Não é compreensível que alguém tenha sequer algum respeito por um idiota capaz de embarcar num erro tão básico. A fama de Karl Marx deve-se apenas ao fato de que a idiotice é contagiosa e o número dos contaminados acaba valendo como uma espécie de autoridade intelectual. Ao contrário do que pensava Descartes, é a idiotice e não a sensatez que é distribuída por igual entre todas as classes: a proporção de idiotas não é maior entre aqueles a quem o marxismo promete um paraíso do que entre aqueles que ele ameaça jogar na lata de lixo da História. Os primeiros são idiotizados pela ambição, os segundos por aquele medo extremo que acaba se tornando fascínio e subserviência.

Não adianta nada você gostar do capitalismo se acredita que ele é baseado na exploração da mais-valia e que sua única chance de sobrevivência reside em fazer concessões cada vez maiores à militância socialista detentora do monopólio dos valores morais e das esperanças de futuro.

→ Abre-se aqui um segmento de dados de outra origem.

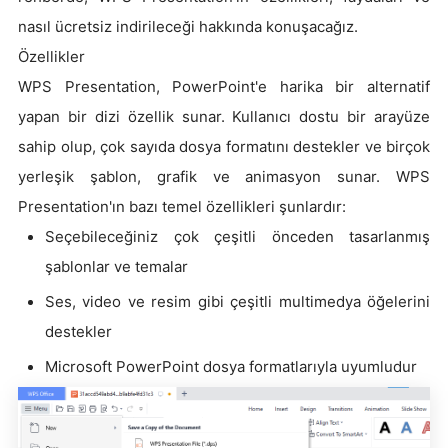
nasıl ücretsiz indirileceği hakkında konuşacağız.
Özellikler
WPS Presentation, PowerPoint'e harika bir alternatif
yapan bir dizi özellik sunar. Kullanıcı dostu bir arayüze
sahip olup, çok sayıda dosya formatını destekler ve birçok
yerleşik şablon, grafik ve animasyon sunar. WPS
Presentation'ın bazı temel özellikleri şunlardır:
Seçebileceğiniz çok çeşitli önceden tasarlanmış
şablonlar ve temalar
Ses, video ve resim gibi çeşitli multimedya öğelerini
destekler
Microsoft PowerPoint dosya formatlarıyla uyumludur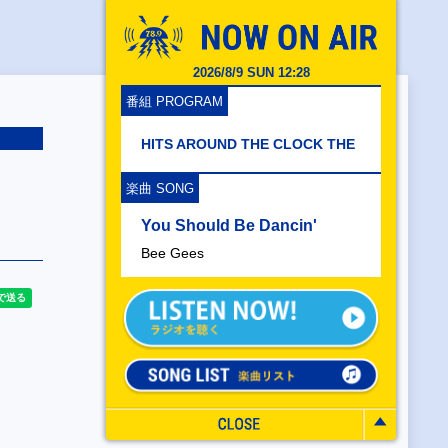
2026/8/9 SUN 12:28
番組 PROGRAM
HITS AROUND THE CLOCK THE
楽曲 SONG
You Should Be Dancin'
Bee Gees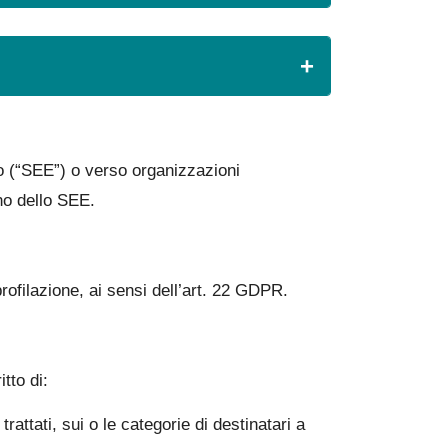
eo (“SEE”) o verso organizzazioni
rno dello SEE.
ofilazione, ai sensi dell’art. 22 GDPR.
itto di:
rattati, sui o le categorie di destinatari a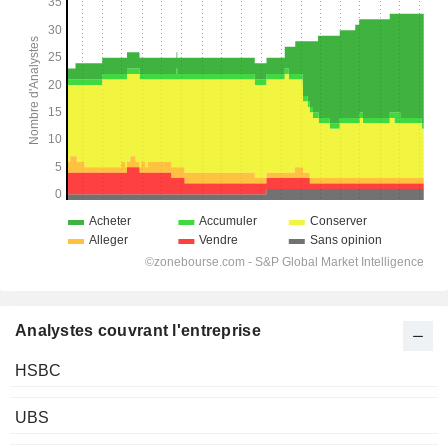
Analystes couvrant l'entreprise
HSBC
UBS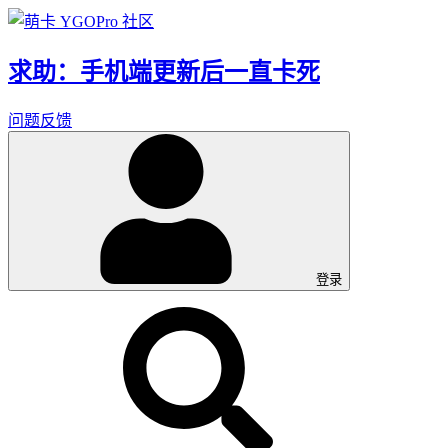
求助：手机端更新后一直卡死
问题反馈
登录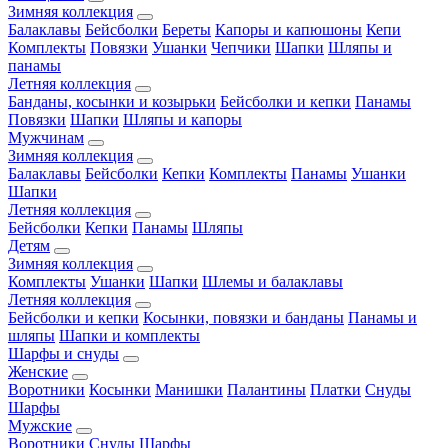
Зимняя коллекция
Балаклавы
Бейсболки
Береты
Капоры и капюшоны
Кепи
Комплекты
Повязки
Ушанки
Чепчики
Шапки
Шляпы и
панамы
Летняя коллекция
Банданы, косынки и козырьки
Бейсболки и кепки
Панамы
Повязки
Шапки
Шляпы и капоры
Мужчинам
Зимняя коллекция
Балаклавы
Бейсболки
Кепки
Комплекты
Панамы
Ушанки
Шапки
Летняя коллекция
Бейсболки
Кепки
Панамы
Шляпы
Детям
Зимняя коллекция
Комплекты
Ушанки
Шапки
Шлемы и балаклавы
Летняя коллекция
Бейсболки и кепки
Косынки, повязки и банданы
Панамы и
шляпы
Шапки и комплекты
Шарфы и снуды
Женские
Воротники
Косынки
Манишки
Палантины
Платки
Снуды
Шарфы
Мужские
Воротники
Снуды
Шарфы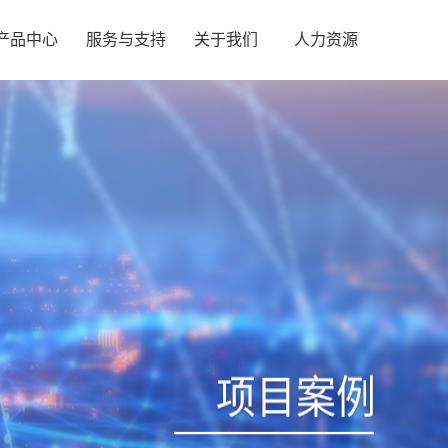
产品中心
服务与支持
关于我们
人力资源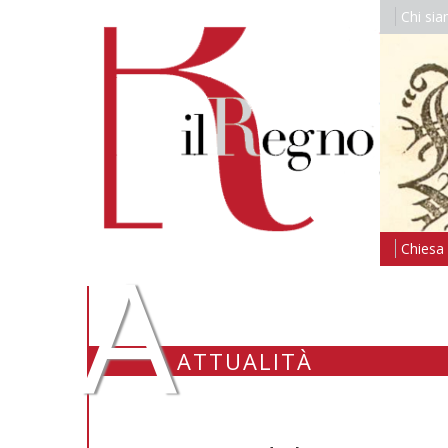
Chi si
A
Chiesa i
ATTUALITÀ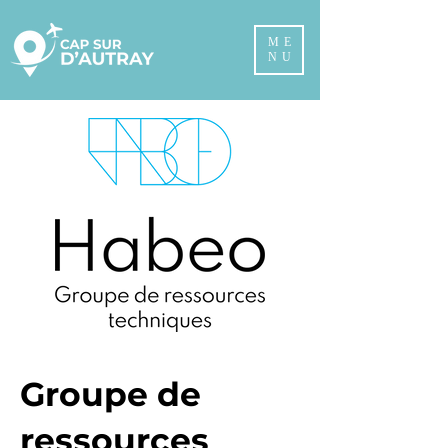
ME
NU
Groupe de
ressources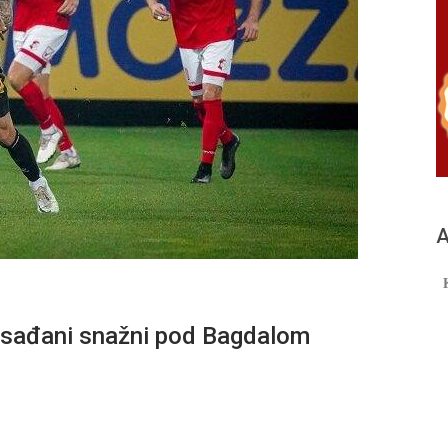
А
ađani snažni pod Bagdalom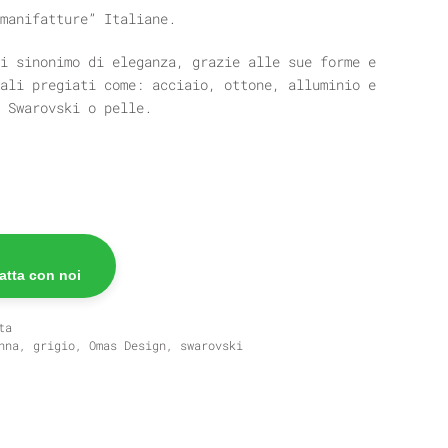
manifatture” Italiane.
i sinonimo di eleganza, grazie alle sue forme e
ali pregiati come: acciaio, ottone, alluminio e
 Swarovski o pelle.
atta con noi
ta
nna
,
grigio
,
Omas Design
,
swarovski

Ou você acredita que o capitalismo encarna valores morais inegociáveis e que ele é a única esperança de dias melhores para a humanidade, ou é mais lógico você desistir logo dele e arrumar uma carteirinha do PSTU.

***

P. S. — Se você é católico, não se sinta obrigado a dizer amém à declaração do Papa de que Karl Marx “forneceu uma imagem clara do homem vitimado por bandidos”. Não é uma sentença doutrinal ex cathedra , é apenas uma opinião individual que todo católico tem o direito e até o dever de contestar. Não adianta nada o meu caro Reinaldo Azevedo tentar atenuar o sentido da frase, dizendo que ela não é propriamente um elogio a Karl Marx. A declaração não impressiona pelo que insinua a favor de Karl Marx, mas pelo que diz claramente contra os capitalistas: são bandidos. Assim os descreveu Karl Marx, e o Papa considera essa descrição uma “imagem clara”. E o mais bonito é que a ela o ex-cardeal Ratzinger não tem a objetar senão que Karl Marx, limitando-se à esfera material, não foi ao fundo espiritual do problema. Portanto, na perspectiva papal, não basta denunciar o mal econômico da exploração da mais valia: é preciso sondar as dimensões espirituais dessa abominação. Que eu saiba, esse é o programa da Teologia da Libertação: adornar a estupidez marxista com pretextos espirituais colhidos da religião cristã. Cabe recordar que, no trato disciplinar com os Boffs e Gutierres, Ratzinger sempre se limitou às reprimendas paternais sem o mínimo efeito prático, ao mesmo tempo que, para os católicos tradicionais, reservava a mais grave das punições: a excomunhão. Não espanta que um Pedro Casaldáliga não lhe tenha respeito nenhum e lhe passe pitos em público. A ninguém os comunistas desprezam mais do que a seus colaboradores discretos no seio da “direita”. Nossos direitistas deveriam aprender com o exemplo: quanto mais você se faz de bonzinho, mais a esquerda lhe cospe em cima.